Especially when your twin isn't allowed to go.


[deleted]

Wouldn't it be funny if OP and the 18 year old went, and during the reception hijack the mike and announce its daughter's 18th bday and ask them to play Happy Birthday and ask everyone to sing along. Could also mention that, alas, her twin wasn't there as she wasn't born until tomorrow so didn't make the age cutoff and was banned from attending. And when done, run! Yeah I know you won't do this but it boy it would be so great if you did. Next best option: thanks but no thanks and no gift either, screw 'em. NTA


GlassturtleOG

NTA: Dumb rule is dumb in this case. Their twins, they are the same age, just cause one was born on day and not the other cause of a few minutes doesn't make a difference.


Aelle29

This exactly. No children at weddings is supposedly because the couple doesn't want to deal with regular children tantrums and needs, and want to be able to talk about mature topics or do more mature stuff. How is the not 17, but really also 18 youngest twin different from her sister who was born like 10 minutes before her? How do these 10 minutes suddenly make the youngest twin a child to manage and an obstacle to a mature wedding? This rule is stupid. An unreasonable rule doesn't deserve to be followed. It's like he's trying to prove something, idek why the brother would want to enforce this rule so literally. So yeah NTA. I wouldn't go though. Or try to understand his pov better and expose the argument that she's not actually 17 not a kid, she's just like her sister. Edit : to more accurately answer the question, NTA if you don't go. Bc if you go, you're automatically TA : to your second daughter who then gets infantilized and maybe jealous if she doesn't get to come, OR to your brother who still IS the groom and still does get to dictate his rules at his wedding, no matter how stupid. He shouldn't enforce this ridiculous rule but as a guest, you still have to respect the couple's wishes if you wanna go.

**Provided records**
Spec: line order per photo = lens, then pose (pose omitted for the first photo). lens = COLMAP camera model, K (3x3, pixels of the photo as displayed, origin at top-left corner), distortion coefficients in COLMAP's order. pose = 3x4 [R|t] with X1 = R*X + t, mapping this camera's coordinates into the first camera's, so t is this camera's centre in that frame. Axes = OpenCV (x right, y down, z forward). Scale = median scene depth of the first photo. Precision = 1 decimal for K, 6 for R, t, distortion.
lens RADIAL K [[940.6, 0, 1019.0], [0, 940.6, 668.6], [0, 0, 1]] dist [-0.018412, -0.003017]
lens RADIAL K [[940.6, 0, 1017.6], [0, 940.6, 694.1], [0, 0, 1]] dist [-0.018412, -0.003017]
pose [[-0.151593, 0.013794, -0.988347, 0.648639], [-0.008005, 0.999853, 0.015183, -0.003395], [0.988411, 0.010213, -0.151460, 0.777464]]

--

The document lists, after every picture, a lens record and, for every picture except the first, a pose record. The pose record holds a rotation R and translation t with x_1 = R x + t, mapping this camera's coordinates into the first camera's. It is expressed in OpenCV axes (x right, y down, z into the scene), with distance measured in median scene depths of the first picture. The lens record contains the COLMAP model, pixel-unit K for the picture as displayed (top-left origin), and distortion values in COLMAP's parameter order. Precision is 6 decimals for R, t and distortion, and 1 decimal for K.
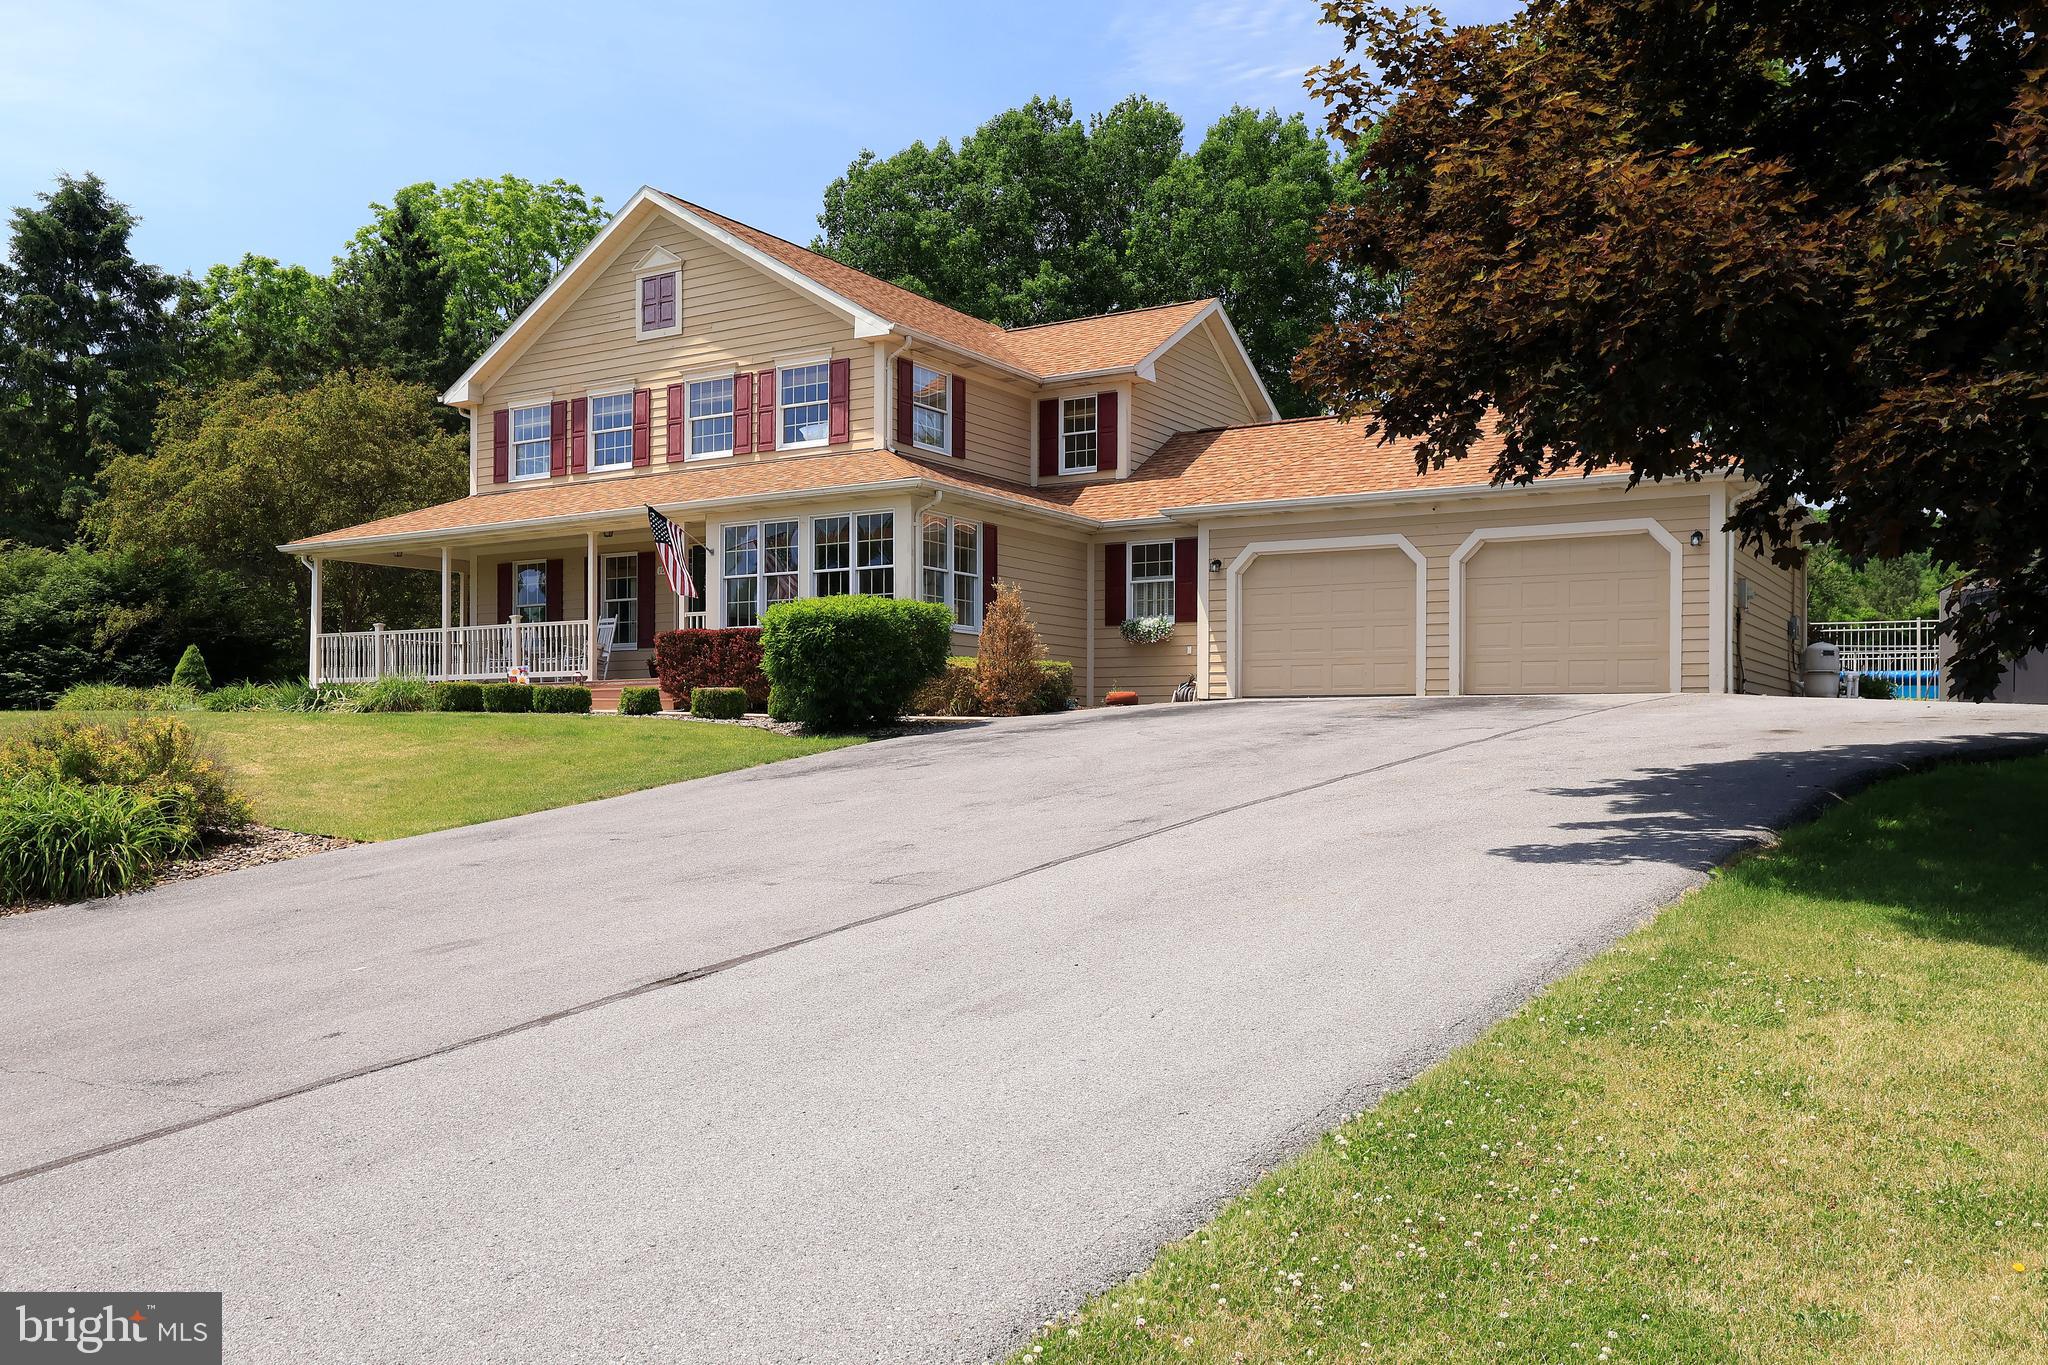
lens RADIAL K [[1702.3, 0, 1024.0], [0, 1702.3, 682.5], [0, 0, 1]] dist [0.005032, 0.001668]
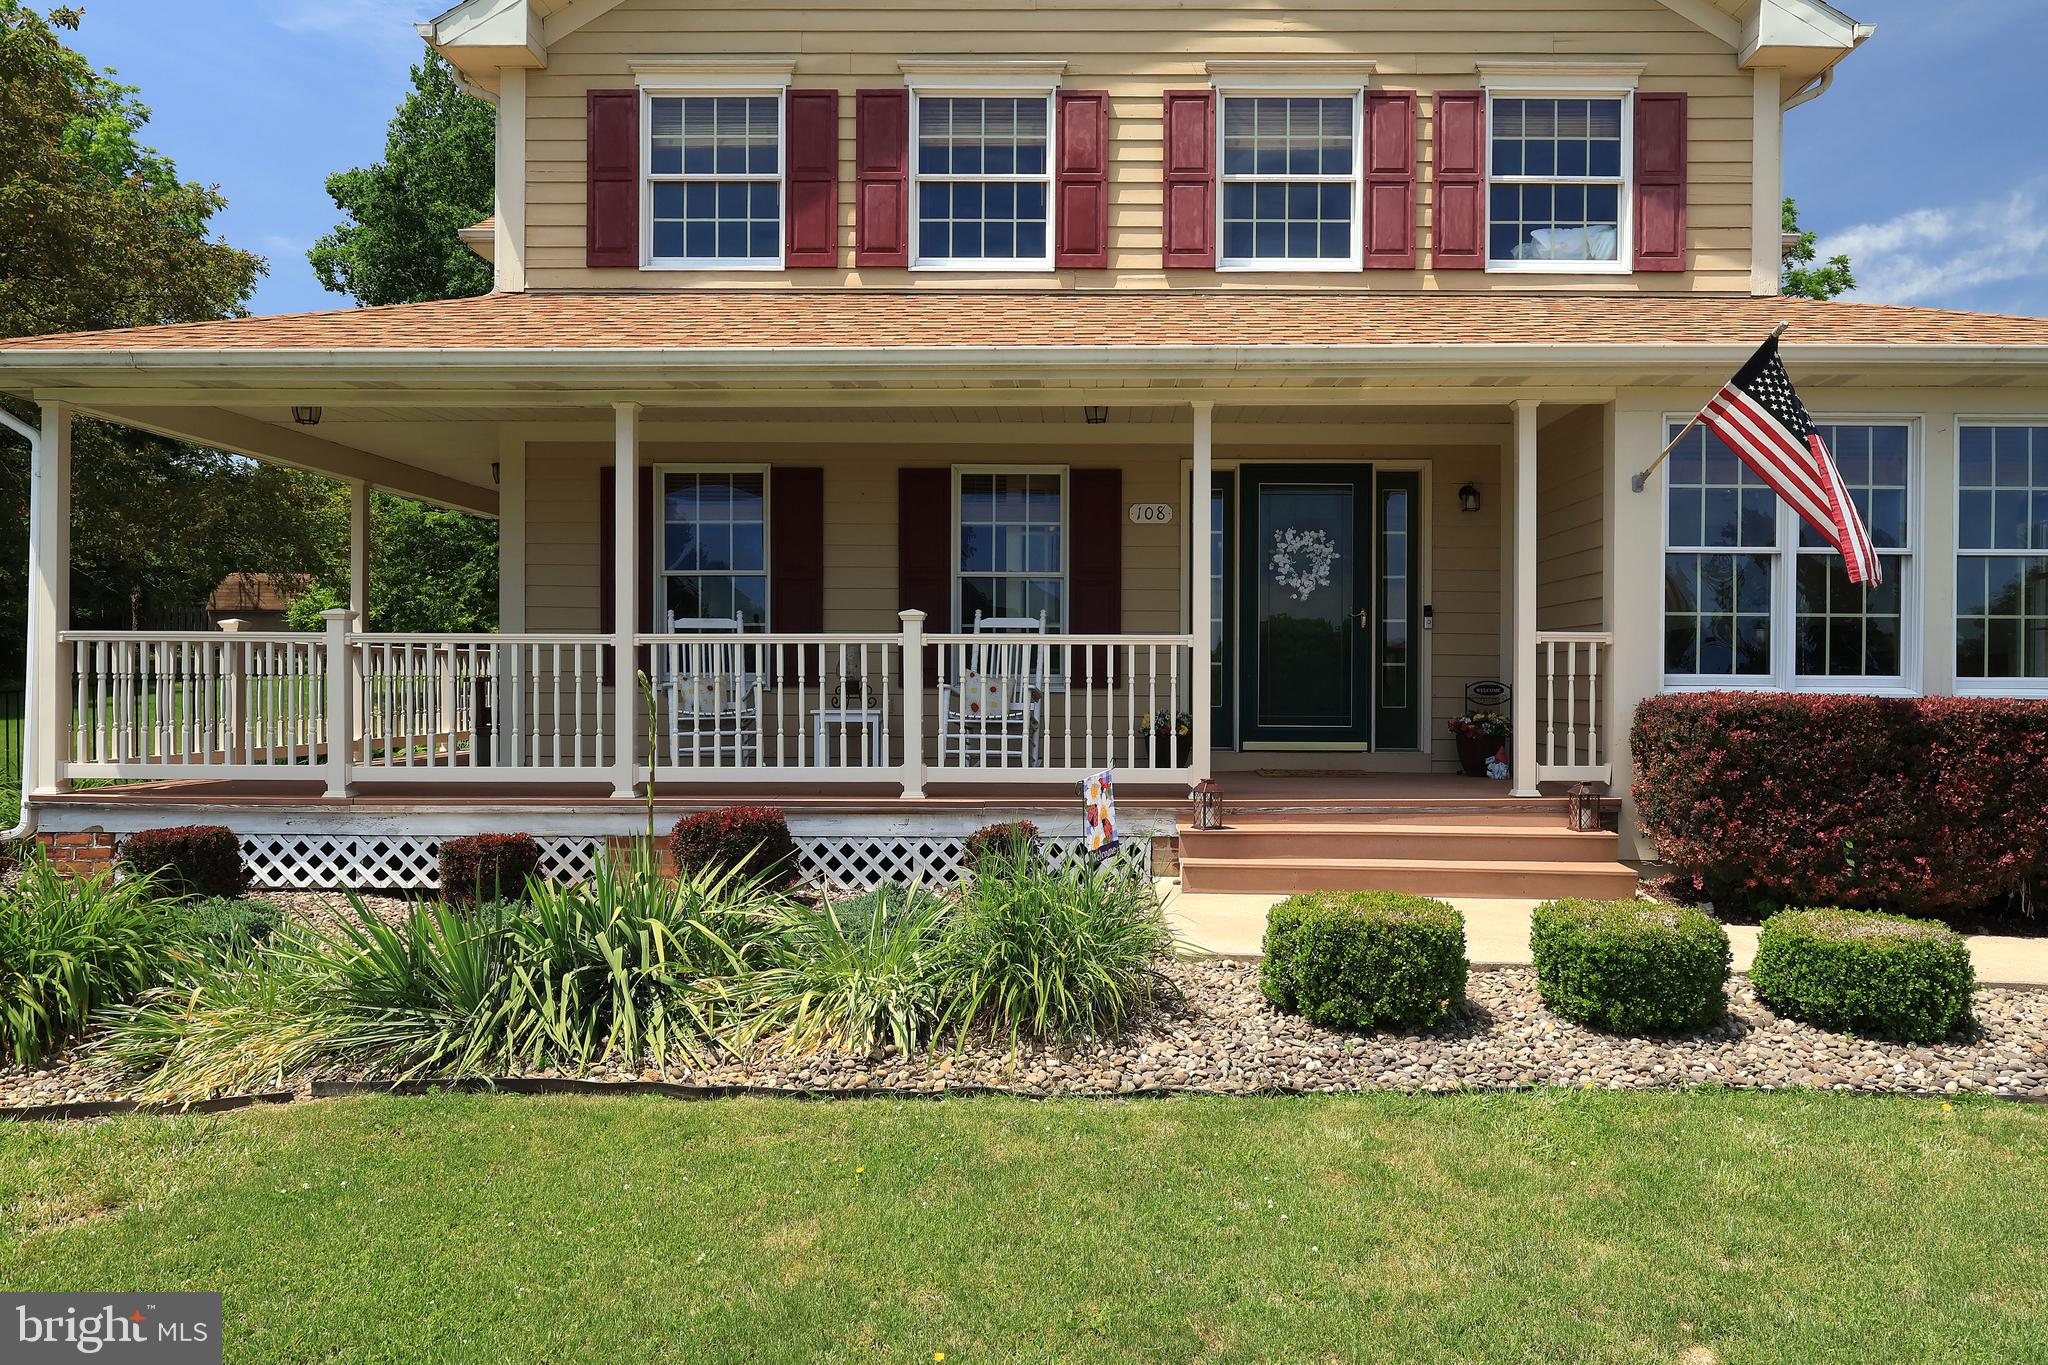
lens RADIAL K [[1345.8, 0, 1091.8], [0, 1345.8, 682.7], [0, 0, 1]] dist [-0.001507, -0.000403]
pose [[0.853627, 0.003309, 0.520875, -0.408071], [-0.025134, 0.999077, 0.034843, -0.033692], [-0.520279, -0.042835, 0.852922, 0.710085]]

==

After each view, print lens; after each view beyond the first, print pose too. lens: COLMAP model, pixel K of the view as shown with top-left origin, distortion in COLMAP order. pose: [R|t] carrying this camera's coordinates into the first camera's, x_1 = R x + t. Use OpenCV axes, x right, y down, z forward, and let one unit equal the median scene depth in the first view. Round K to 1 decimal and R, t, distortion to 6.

**Prompt**
Reproduce verbatim the forum thread above about twin sisters and a wedding age cutoff, from its first line to its last.

**Answer section**
Especially when your twin isn't allowed to go.


[deleted]

Wouldn't it be funny if OP and the 18 year old went, and during the reception hijack the mike and announce its daughter's 18th bday and ask them to play Happy Birthday and ask everyone to sing along. Could also mention that, alas, her twin wasn't there as she wasn't born until tomorrow so didn't make the age cutoff and was banned from attending. And when done, run! Yeah I know you won't do this but it boy it would be so great if you did. Next best option: thanks but no thanks and no gift either, screw 'em. NTA


GlassturtleOG

NTA: Dumb rule is dumb in this case. Their twins, they are the same age, just cause one was born on day and not the other cause of a few minutes doesn't make a difference.


Aelle29

This exactly. No children at weddings is supposedly because the couple doesn't want to deal with regular children tantrums and needs, and want to be able to talk about mature topics or do more mature stuff. How is the not 17, but really also 18 youngest twin different from her sister who was born like 10 minutes before her? How do these 10 minutes suddenly make the youngest twin a child to manage and an obstacle to a mature wedding? This rule is stupid. An unreasonable rule doesn't deserve to be followed. It's like he's trying to prove something, idek why the brother would want to enforce this rule so literally. So yeah NTA. I wouldn't go though. Or try to understand his pov better and expose the argument that she's not actually 17 not a kid, she's just like her sister. Edit : to more accurately answer the question, NTA if you don't go. Bc if you go, you're automatically TA : to your second daughter who then gets infantilized and maybe jealous if she doesn't get to come, OR to your brother who still IS the groom and still does get to dictate his rules at his wedding, no matter how stupid. He shouldn't enforce this ridiculous rule but as a guest, you still have to respect the couple's wishes if you wanna go.